• Task requirements: Whenever the string "untuk" appears in a line below, please copy the line out.

Saved entries
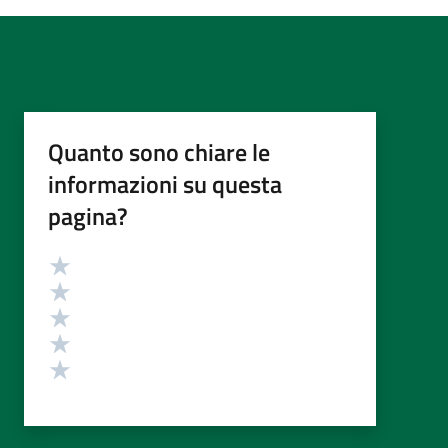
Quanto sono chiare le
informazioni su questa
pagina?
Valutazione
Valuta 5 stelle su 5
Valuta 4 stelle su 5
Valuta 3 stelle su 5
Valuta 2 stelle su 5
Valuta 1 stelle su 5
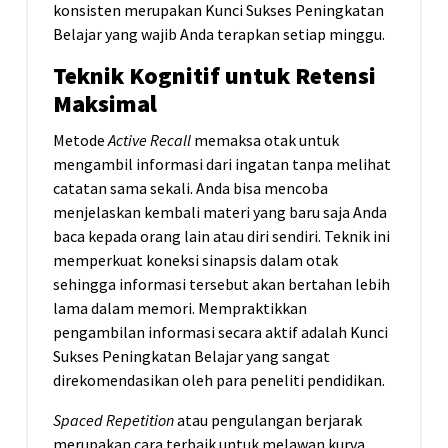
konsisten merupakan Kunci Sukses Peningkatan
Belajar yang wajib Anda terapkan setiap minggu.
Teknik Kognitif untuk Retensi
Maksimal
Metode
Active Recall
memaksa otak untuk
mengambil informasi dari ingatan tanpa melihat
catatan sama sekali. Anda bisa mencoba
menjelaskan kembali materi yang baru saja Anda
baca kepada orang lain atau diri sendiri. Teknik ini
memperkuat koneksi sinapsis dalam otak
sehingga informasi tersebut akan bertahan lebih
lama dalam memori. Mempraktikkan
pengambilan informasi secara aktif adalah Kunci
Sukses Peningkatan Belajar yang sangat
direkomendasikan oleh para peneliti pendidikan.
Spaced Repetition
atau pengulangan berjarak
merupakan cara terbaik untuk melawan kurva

• Exercise output:
Teknik Kognitif untuk Retensi
memaksa otak untuk
merupakan cara terbaik untuk melawan kurva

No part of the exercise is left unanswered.